+++ Supplied text

NEW YORK — As New York City teeters on the brink of another citywide lockdown, Mayor Bill de Blasio faced further outcry Thursday over his decision to shut down the city’s public schools in the face of surging coronavirus cases here and around the country.
About a hundred parents protested outside the mayor's daily press briefing at City Hall, joining city elected officials and advocates who have decried the city’s decision to suspend in-person learning.
But Gov. Andrew Cuomo made no indication he would intervene, as restaurants, bars and gyms remain open — further angering parents who argue the city and state’s priorities are backward.“If we’re worried about reducing community transmission, shut the bars down, close the restaurants, close the gyms, pass a stimulus bill to make sure that they stay in business but don’t close the schools,” said Reshma Saujani, an educator with a child at PS 11 in Chelsea, at the City Hall rally. “The schools should be the last close.”
The city reached a 7-day rolling average of 3 percent on Wednesday, hitting the threshold de Blasio established in September that automatically triggers public school shutdowns.
The mayor and governor have been somewhat more united in recent days than throughout the pandemic, but different metrics kept by the state and city that can trigger further restrictions are sowing confusion and frustration.
Cuomo reiterated Thursday that he will close down restaurants and bars if the citywide, 7-day positivity rate reaches 3 percent, based on the state-mandated cluster strategy he rolled out earlier this year.
But the city and state keep different stats — according to the city health department, New York hit the 3 percent mark Wednesday.
According to the state, the city is still hovering at 2.5 percent.“I do believe more targeted responses are better,” Cuomo told reporters Thursday when asked to weigh in on de Blasio’s decision. But he also said he would leave “the discretion up to the local school districts.”
Despite the statistical lag, de Blasio said the closure of restaurants, bars and other public gatherings is imminent. New York City is expected to be an “orange zone” in the next week or two, meaning indoor dining and gyms cease operations; houses of worship are reduced to 33 percent capacity, with a maximum of 25 people; and mass indoor and outdoor gatherings are limited to 10 people, according to state guidelines.
“From what the governor said yesterday, and the numbers certainly reflect it, I don’t think it’s an ‘if’ the city is going into an orange zone, it’s a ‘when’ the city’s going into an orange zone,” de Blasio said. “By any normal count, just looking at the state’s own number system, we’re talking a week or two before we’re in that orange zone status. I’m sorry to say that, but that’s the blunt truth.”
Meanwhile, the mayor said the city is crafting new metrics to reopen schools, which are expected to remain closed at least through Thanksgiving.
“We are pausing. We are resetting the equation,” he told reporters. “We need to come to a new agreement with the state, with the people of this city, with parents, with all the folks who work in schools on what’s going to work for this new time. But clearly more testing is crucial, and clear standards that everyone can understand, and being really clear that we want to take the bar even higher.”

++++++
+++ Entries provided

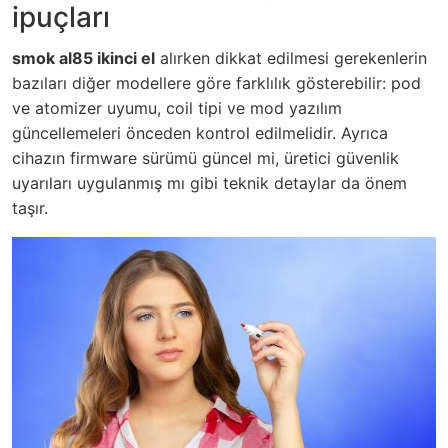
ipuçları
smok al85 ikinci el
alırken dikkat edilmesi gerekenlerin
bazıları diğer modellere göre farklılık gösterebilir: pod
ve atomizer uyumu, coil tipi ve mod yazılım
güncellemeleri önceden kontrol edilmelidir. Ayrıca
cihazın firmware sürümü güncel mi, üretici güvenlik
uyarıları uygulanmış mı gibi teknik detaylar da önem
taşır.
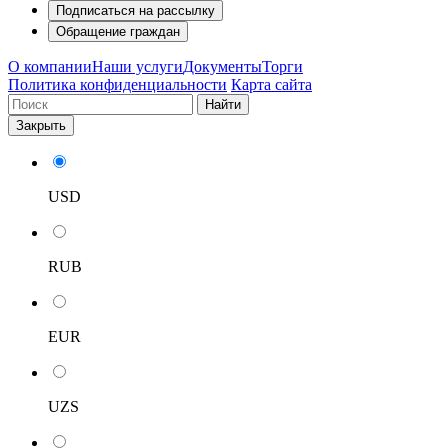
Подписаться на рассылку
Обращение граждан
О компании
Наши услуги
Документы
Торги
Политика конфиденциальности
Карта сайта
Найти
Закрыть
USD
RUB
EUR
UZS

++++++

= The task =
Continue the news article above about New York City's school shutdown and possible lockdown, picking up after its final sentence.

= Response to this task =
De Blasio expects to update New Yorkers in the coming days with a reopening plan, though the mayor and key members of his administration declined to provide specifics and explain whether in-person learning could resume when the citywide positivity rate is at 4 percent, for example, despite being shut down at 3 percent. The city health department did not respond to a request for clarity on the latter point.
The parents gathered outside City Hall accused the mayor of playing politics, while endangering the welfare of vulnerable communities who rely on schooling for structure, the ability of parents to go to work, and in some cases, daily meals for students.
Nobles Crawford, a state Democratic committee member who has a child at PS 158 in Washington Heights, argued union leadership refuses to meet parents and their teachers at the table to make common sense recommendations to de Blasio “who is more than happy to play politics with the governor.”
“[We’re] in the middle of some larger political game and we’re being left behind in the lurch and the people that it’s affecting most are our Black and Brown communities,” Crawford said.
The de Blasio administration settled on the 3 percent threshold after facing pressure from the United Federation of Teachers this summer, which threatened to strike if certain safety measures were not reached.
“We want to look at geographical issues. We want to look at test positivity levels. We want to look at a lot of things,” de Blasio said. “I don't want to start surmising and throwing things out randomly.”
De Blasio said the city needs to look around the world to identify higher standards “to be absolutely certain we can keep our kids and our adults in the school system safe.”
New York City reported a 7-day rolling average Covid-19 positivity rate of 3.01 percent, de Blasio said. The city also reported 1,255 new Covid-19 cases, based on a 7-day rolling average — a statistic that “keeps growing and worries me a lot,” de Blasio said.
The city reported 115 hospital admissions, with 34.45 percent of those patients testing positive for the novel coronavirus.